Monday, September 29, 2014
Griesa to decide whether to hold country in contempt
Legal precedent against sovereign states exists, but was proven to be unenforceable
US District Judge Thomas Griesa will decide today whether he will declare that Argentina is in contempt of court.
Holdout hedge funds led by Elliott and Aurelius have called on Griesa to issue a contempt-of-court order against Argentina for failing to comply with his ruling to pay them US$1.33 billion dollars plus interest.
US law firm Cleary & Gottlieb will need to defend Argentina from these accusations to prevent the judge from ordering a US$50,000 per day fine the vulture funds have demanded. Judge Griesa has already stopped short of accepting this request from the vulture funds twice in the past, but this will be the first time in which he has called for a hearing to decide on the issue.
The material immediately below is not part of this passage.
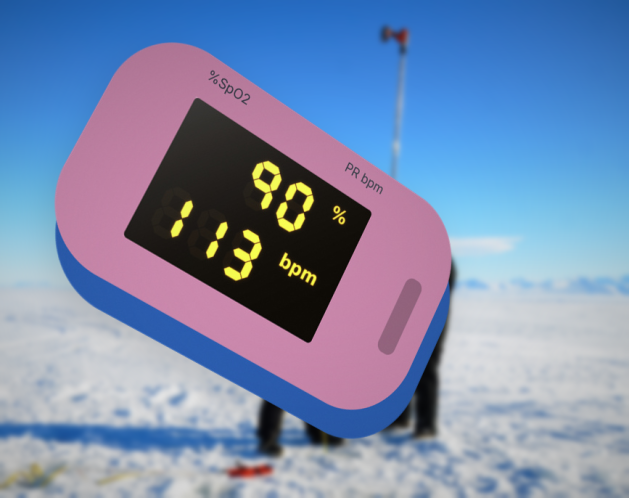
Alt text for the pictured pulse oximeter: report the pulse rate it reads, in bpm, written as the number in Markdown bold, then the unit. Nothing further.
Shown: **113** bpm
There is legal precedent for a sovereign state to be declared in contempt of court in the US in a case involving the Democratic Republic of Congo. But even so, a court does not appear able to seize assets in order to fulfill a fine without the help of the State Department.
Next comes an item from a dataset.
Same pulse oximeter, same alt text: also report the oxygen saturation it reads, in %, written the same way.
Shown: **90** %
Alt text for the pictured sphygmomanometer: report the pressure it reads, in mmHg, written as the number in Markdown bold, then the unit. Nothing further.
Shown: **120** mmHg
Indeed, Congo’s legal strategy in its case against Hemisphere Associates hinged on the futility of “a court ordering a contempt sanction it cannot enforce.”
In that case, the vulture funds argued that enforcing a sanction was a separate issue and they won out in court.
Almost simultaneously with the hearing, the Economy Ministry will be deciding what steps to take in order to ensure the servicing restructured debt worth almost US$200 million at the state-run Banco Nación, circumventing Judge Griesa’s blockade in US jurisdiction.
This would be the first operation completed after Congress passed the Sovereign Debt Payment law, which offers bondholders the possibility of changing the payment venue, ignoring the Bank of New York Mellon as fiduciary agent. When said bill was announced, Judge Griesa harshly criticized the measure, saying he was “horrified” by Argentina’s behaviour.
Kirchnerite Senator Aníbal Fernández, meanwhile, affirmed yesterday that it was the behaviour of vulture funds that made him “nauseous,” and called their profiting scheme a “swindle of international proportions.”
On Friday, Griesa enabled Citibank to process a one-off payment on US dollar-denominated bonds issued under Argentine law, although he stopped short from issuing a permanent ruling on the matter, a decision that was harshly criticized by Economy Minister Axel Kicillof, who said Griesa “didn’t dare” to resolve the matter definitively.
"During the hearing, even the judge himself recognized the arguments presented by Citibank and Argentina about these bonds not being affected by his pari passu order", but still "he ended postponing a definite decision for another 30 days," said an official statement.
Another possible angle on the conflict was suggested yesterday by daily Tiempo Argentino, which highlighted that Houston-based Noble Energy, one of the companies exploring the Malvinas Islands for oil, is partly owned by Paul Singer’s hedge fund Elliott Management, the main plaintiff in the vulture funds case.
The newspaper also claimed that Oz Management, another Singer-owned corporation, also has a stake in the company.